TASK STATEMENT:
Reproduce the passage on nanocrystalline motor coil cores word for word, from "HITPERM adds a" up to and including "reach those temperatures.".

TEXT SECTION:
Content starts

Nanocrystalline Ceramic Motor Coil Cores Project

   The whole field of nanotechnology is pretty new, and evidently the magnetic ceramics area isn't very well explored. I thought there were probably people around somewhere who knew how to do this if I could find and ask them, and doubtless I'll find many more pointers on the web, but perhaps I may be breaking some new ground.
   The difficulty of applying such materials to traditional motor designs is perhaps illustrated by omission in one paper (Soft Magnetic Nanocrystalline Alloys, Journal of Optoelectronics and Advanced Materials Vol. 5 No. 1, March 2003) that suggests applications such as "choke coils, transformer cores and power transformers". Implicit in leaving out motors is the idea that they would be too difficult to fit, large sheets of material being required to die-cut their cores rather than the simple "tape strips" being produced by current techniques. The Electric Hubcap's individual component, bolt-on "fat hockey puck" coils can use whatever's available.

   Three nanomagnetic alloy formulations are the first one determined in 1988, Finemet, along with Nanoperm and Hitperm.

FINEMET: Fe 73.5(%), Si 13.5, B 9, "M" 3, Cu 1. Metal "M" can be Nb, Zr, V, Mo...
NANOPERM is similar but without the silicon, eg: Fe 84%, B 8, Zr 3.5, Nb 3.5, Cu 1.
HITPERM adds a lot of cobalt to NANOPERM: Fe 44%, Co 44, Zr 7, B 4, Cu 1.

   Traditional high permeability transformer core alloys saturate at 1.6 to 2.2 Teslas. A table shows HITPERM with the highest saturation magnetism (1.6 to 2.1 Teslas) and FINEMET with the least (1.0 to 1.2 Teslas). Amorphous FINEMET cores (rather than nanocrystalline) saturate down at 0.125 Teslas, so getting the nanostructure correct is important. But the text says FINEMET has the most promising  combination of permeability (10^5 at 1 kHz) and saturation at room temperature. At higher temperatures, it craps out, but it doesn't say what temperatures. I'm going to assume the motors don't reach those temperatures.

Content ends

DATASET CONTENT:
Content starts

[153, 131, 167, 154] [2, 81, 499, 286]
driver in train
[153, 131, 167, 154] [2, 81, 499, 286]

Content ends

OUTPUT BELOW:
HITPERM adds a lot of cobalt to NANOPERM: Fe 44%, Co 44, Zr 7, B 4, Cu 1.

   Traditional high permeability transformer core alloys saturate at 1.6 to 2.2 Teslas. A table shows HITPERM with the highest saturation magnetism (1.6 to 2.1 Teslas) and FINEMET with the least (1.0 to 1.2 Teslas). Amorphous FINEMET cores (rather than nanocrystalline) saturate down at 0.125 Teslas, so getting the nanostructure correct is important. But the text says FINEMET has the most promising  combination of permeability (10^5 at 1 kHz) and saturation at room temperature. At higher temperatures, it craps out, but it doesn't say what temperatures. I'm going to assume the motors don't reach those temperatures.